Two more points.  This discussion made me think about some experiences we’ve had.  In one tricky area, it’s 401K distributions.  We’ve seen circumstances where clients were financially strained after going out of work on disability.  Some of them, maybe, their LTD benefits were terminated, and the insurance company is still going after them for an offset and they’re trying to pay mortgage, medical expenses, and so forth.  So, they looked in their 401k to take a distribution.  It’s a tough thing to do because there are some serious tax consequences associated with that.  But also, there could be some offset implications.  Many plans will provide that the insurance company will treat the percentage of your 401k that was from employer contributions as income that is subject to offsets.  And so, if you had employer matching or something like that, and let’s say the employer put in 50%, you put in 50%, the insurance company may offset 50% of the distribution you take from your 401k.  So before you make that decision, you really need to understand, again, underscoring why it’s important to read your policy and understand what your rights and obligations are because we’ve seen some really hard circumstances surrounding that.
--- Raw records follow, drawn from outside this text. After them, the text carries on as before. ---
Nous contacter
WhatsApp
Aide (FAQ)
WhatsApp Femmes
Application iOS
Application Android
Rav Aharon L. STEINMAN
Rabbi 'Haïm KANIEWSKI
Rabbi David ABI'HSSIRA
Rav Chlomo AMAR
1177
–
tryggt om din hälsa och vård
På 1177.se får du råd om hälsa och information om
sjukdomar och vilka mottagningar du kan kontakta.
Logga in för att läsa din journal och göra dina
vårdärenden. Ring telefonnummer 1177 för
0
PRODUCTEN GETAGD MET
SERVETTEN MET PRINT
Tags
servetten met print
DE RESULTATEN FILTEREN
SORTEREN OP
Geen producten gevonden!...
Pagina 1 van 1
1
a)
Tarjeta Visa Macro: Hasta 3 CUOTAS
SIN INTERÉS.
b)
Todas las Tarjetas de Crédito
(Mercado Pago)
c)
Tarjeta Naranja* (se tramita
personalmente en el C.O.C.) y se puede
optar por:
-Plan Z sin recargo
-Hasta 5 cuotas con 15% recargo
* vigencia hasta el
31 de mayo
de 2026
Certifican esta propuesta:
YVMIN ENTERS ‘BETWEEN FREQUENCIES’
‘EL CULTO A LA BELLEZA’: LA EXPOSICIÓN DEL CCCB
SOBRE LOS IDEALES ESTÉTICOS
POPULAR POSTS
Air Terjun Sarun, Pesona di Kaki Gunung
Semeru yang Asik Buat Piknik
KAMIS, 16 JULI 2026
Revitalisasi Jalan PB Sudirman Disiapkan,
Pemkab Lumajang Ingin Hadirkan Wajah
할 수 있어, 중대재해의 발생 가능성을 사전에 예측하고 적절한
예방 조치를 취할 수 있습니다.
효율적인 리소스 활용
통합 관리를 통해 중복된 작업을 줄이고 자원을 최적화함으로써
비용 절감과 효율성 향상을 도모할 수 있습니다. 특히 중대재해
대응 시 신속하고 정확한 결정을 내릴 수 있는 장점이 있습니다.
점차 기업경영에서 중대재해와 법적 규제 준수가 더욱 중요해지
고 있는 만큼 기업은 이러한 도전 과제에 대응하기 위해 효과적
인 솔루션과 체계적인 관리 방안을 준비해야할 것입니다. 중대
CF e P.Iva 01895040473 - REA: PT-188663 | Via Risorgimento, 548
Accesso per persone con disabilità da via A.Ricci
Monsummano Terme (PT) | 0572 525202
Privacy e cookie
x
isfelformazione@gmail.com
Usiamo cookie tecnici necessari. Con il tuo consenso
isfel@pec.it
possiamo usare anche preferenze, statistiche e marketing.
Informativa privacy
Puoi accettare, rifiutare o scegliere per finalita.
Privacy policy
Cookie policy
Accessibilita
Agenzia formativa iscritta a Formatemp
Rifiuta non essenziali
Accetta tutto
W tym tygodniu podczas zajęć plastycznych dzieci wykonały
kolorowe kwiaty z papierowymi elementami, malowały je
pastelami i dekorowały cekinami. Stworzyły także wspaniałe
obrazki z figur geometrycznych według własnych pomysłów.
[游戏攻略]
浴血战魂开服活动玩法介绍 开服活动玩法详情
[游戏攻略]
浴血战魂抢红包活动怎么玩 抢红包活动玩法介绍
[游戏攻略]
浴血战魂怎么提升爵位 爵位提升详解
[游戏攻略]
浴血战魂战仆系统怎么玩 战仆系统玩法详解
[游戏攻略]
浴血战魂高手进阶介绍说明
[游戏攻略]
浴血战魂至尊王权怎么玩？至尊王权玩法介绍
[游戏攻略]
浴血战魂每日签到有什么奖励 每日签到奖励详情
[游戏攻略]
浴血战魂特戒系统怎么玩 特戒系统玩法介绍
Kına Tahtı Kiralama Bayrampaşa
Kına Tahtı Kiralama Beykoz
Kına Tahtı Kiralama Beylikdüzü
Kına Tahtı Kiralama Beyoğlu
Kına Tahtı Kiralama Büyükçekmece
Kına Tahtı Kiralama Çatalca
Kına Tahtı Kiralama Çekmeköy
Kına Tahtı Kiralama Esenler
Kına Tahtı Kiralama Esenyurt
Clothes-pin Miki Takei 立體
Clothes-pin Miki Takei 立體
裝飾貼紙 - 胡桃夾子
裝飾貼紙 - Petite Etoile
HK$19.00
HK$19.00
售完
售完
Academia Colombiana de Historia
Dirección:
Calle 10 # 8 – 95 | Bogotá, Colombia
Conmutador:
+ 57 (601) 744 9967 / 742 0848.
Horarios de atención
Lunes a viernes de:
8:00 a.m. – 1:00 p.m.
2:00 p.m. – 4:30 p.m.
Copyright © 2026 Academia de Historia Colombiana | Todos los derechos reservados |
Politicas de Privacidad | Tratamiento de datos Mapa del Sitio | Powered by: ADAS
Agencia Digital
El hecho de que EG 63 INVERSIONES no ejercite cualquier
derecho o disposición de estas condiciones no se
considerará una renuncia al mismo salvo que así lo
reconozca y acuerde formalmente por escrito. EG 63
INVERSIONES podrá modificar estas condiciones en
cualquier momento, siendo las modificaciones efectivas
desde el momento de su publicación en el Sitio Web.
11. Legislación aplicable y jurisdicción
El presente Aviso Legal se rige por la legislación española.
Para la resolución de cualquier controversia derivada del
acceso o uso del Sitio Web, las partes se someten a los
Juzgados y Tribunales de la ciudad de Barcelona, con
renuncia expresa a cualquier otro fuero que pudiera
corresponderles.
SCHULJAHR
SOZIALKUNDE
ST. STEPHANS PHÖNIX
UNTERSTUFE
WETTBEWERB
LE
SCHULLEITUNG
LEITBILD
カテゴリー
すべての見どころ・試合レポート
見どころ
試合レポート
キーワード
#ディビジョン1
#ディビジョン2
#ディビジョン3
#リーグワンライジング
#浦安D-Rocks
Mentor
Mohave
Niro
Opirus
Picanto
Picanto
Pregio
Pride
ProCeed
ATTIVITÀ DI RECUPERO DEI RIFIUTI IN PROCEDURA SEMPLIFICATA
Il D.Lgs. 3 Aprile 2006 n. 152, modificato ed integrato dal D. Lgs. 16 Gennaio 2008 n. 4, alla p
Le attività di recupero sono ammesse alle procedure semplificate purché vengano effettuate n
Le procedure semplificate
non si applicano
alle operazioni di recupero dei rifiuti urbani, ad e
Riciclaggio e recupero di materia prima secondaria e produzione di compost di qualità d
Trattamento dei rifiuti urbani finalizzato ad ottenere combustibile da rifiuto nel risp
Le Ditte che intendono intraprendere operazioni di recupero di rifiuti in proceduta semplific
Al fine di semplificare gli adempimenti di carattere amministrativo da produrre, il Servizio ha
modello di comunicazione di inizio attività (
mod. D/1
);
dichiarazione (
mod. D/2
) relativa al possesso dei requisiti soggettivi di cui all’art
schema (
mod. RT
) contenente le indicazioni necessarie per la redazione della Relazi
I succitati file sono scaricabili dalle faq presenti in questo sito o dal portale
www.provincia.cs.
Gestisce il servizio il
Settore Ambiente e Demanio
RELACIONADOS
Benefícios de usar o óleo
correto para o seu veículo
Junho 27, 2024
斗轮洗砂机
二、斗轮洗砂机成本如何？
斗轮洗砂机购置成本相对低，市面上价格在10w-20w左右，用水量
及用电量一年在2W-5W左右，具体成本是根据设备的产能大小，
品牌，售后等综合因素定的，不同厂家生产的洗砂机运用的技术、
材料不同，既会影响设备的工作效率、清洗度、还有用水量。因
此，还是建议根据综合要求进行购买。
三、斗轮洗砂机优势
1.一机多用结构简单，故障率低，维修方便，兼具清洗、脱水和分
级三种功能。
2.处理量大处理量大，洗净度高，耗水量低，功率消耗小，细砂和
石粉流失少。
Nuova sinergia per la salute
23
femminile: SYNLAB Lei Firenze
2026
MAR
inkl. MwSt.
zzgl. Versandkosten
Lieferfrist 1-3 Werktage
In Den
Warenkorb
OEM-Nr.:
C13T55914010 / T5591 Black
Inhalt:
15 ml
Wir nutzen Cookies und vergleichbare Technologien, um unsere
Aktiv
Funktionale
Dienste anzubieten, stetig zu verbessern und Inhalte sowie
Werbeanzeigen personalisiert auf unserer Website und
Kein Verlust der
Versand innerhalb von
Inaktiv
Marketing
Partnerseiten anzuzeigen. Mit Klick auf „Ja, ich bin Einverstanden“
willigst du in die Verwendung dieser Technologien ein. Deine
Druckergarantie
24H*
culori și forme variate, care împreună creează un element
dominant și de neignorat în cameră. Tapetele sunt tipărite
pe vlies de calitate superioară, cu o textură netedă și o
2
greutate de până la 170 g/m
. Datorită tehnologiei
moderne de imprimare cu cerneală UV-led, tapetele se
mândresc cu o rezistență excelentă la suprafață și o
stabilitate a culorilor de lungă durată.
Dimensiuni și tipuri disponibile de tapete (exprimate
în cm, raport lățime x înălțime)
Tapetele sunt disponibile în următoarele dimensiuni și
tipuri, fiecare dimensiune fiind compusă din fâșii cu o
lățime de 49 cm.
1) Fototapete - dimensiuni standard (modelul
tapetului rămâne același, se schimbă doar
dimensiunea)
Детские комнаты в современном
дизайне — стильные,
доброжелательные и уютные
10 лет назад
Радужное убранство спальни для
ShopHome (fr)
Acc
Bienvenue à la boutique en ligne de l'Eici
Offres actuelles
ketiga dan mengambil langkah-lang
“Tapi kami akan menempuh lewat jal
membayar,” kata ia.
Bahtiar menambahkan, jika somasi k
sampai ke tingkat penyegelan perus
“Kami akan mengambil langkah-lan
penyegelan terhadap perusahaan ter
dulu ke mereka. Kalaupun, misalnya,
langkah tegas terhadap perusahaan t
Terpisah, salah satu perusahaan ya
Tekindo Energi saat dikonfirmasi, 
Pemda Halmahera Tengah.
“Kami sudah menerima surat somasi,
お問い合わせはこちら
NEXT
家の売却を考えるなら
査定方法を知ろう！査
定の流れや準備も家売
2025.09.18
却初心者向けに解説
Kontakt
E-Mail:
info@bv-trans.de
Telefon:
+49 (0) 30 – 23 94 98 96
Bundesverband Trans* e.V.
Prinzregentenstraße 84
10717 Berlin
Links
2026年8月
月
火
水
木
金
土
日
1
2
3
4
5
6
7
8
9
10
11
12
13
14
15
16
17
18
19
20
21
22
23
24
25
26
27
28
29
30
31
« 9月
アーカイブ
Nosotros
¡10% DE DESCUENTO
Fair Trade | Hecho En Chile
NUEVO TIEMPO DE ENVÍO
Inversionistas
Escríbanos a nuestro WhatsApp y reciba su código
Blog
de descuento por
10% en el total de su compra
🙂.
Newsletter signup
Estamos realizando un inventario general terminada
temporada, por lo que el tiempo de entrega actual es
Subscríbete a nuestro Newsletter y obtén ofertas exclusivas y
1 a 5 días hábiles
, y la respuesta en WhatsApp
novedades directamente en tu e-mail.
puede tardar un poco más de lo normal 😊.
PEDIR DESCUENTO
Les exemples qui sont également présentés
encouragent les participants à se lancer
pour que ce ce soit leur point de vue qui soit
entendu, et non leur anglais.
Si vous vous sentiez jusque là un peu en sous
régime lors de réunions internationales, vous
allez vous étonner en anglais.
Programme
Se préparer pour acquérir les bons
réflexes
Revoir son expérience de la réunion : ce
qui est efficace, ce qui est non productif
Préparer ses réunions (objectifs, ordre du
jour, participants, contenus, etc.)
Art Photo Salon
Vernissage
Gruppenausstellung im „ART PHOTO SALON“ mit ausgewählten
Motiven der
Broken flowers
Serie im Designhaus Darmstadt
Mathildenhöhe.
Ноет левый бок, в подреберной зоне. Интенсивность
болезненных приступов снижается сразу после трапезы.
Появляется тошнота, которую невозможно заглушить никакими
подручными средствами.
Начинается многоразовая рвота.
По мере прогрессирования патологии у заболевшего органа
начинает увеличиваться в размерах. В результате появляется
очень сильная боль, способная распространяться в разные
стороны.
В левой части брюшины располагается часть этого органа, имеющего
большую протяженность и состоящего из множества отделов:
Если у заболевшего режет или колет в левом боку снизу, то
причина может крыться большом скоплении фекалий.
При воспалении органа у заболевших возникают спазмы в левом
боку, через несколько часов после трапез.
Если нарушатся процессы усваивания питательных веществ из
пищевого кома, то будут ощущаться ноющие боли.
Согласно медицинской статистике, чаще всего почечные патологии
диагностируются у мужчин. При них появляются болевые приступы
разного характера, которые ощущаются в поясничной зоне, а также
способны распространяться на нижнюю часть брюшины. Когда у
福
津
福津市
Another point is an appeal.  We’ve seen insurance companies take different positions on this but our senses, we typically treat an offset as an adverse benefit determination that has appeal or rights associated with it.  So, these claims are broken down.  When we look at the spectrum of the LTD claim, we have the initial claim process.  We have the administrative appeal process and we have court litigation.  And if this is an ERISA-governed policy, which is typically a policy that you would get, a coverage that you’d get through your employed, you’d got to go through this administrative appeal process but you need to follow the rules.  And often, if you don’t file that appeal within the timeframes required, you lose your rights to the appeal.  You may not even be able to pursue claims in court.  In many cases, if you get noticed that they’re applying an offset, you want to either get an appeal in within 180 days of notice of that, if you’re going to appeal it or at least get some written confirmation as to what your appeal deadlines are around that.  So, you don’t want to delay on this because if you let too much time pass, you may lose your rights.  May, because it depends on the wording of the plan and the circumstances.  But you may lose your right to appeal.  And so, if you get notice of an offset, it’s time to investigate right away.  Don’t delay doing that.

And if you have questions, reach out to an experienced long-term disability lawyer.  We are that.  If you had some takeaways from this video, this is a complicated issue.  Your policy can be complicated and applying your facts isn’t always straightforward.  If the insurance company’s applying an offset, read your policy, understand it, don’t delay.  You can reach out to us and we’d be happy to talk to you to see if we can help.  It costs nothing to speak to us to see if we can help you.  And when we do help people with these issues, we review the policy.  We consider the facts carefully and we do what we can to protect your rights to make sure that you’re getting the benefits that you worked hard for.  Leah, do you have anything to add?

Leah: I would just emphasize, as you said, that this can be very complicated.  These LTD benefits are, obviously, very important to people who are disabled and unable to work.  As I said, they should examine it carefully.  Don’t just let the insurance company I say, “I’m taking this offset,” and just let it go.  Make sure they’re doing it properly and accurately.  And if you’re not sure, contact an experienced attorney like us to help you figure that out.

Mason: Great. Leah, thank you very much.  And thank you all for tuning in today.  Take care.